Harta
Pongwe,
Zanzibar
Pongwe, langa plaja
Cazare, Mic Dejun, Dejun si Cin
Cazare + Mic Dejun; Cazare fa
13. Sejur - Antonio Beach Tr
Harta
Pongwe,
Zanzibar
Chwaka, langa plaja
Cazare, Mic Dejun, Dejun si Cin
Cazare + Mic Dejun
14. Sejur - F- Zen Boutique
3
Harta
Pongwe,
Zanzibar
◇ ◇ ◇
→ **TASK ITEM**: Only the lines containing the word "Dejun" should be returned from the data above.

→ **RESULT FOR THIS EXERCISE**:
Cazare, Mic Dejun, Dejun si Cin
Cazare + Mic Dejun; Cazare fa
Cazare, Mic Dejun, Dejun si Cin
Cazare + Mic Dejun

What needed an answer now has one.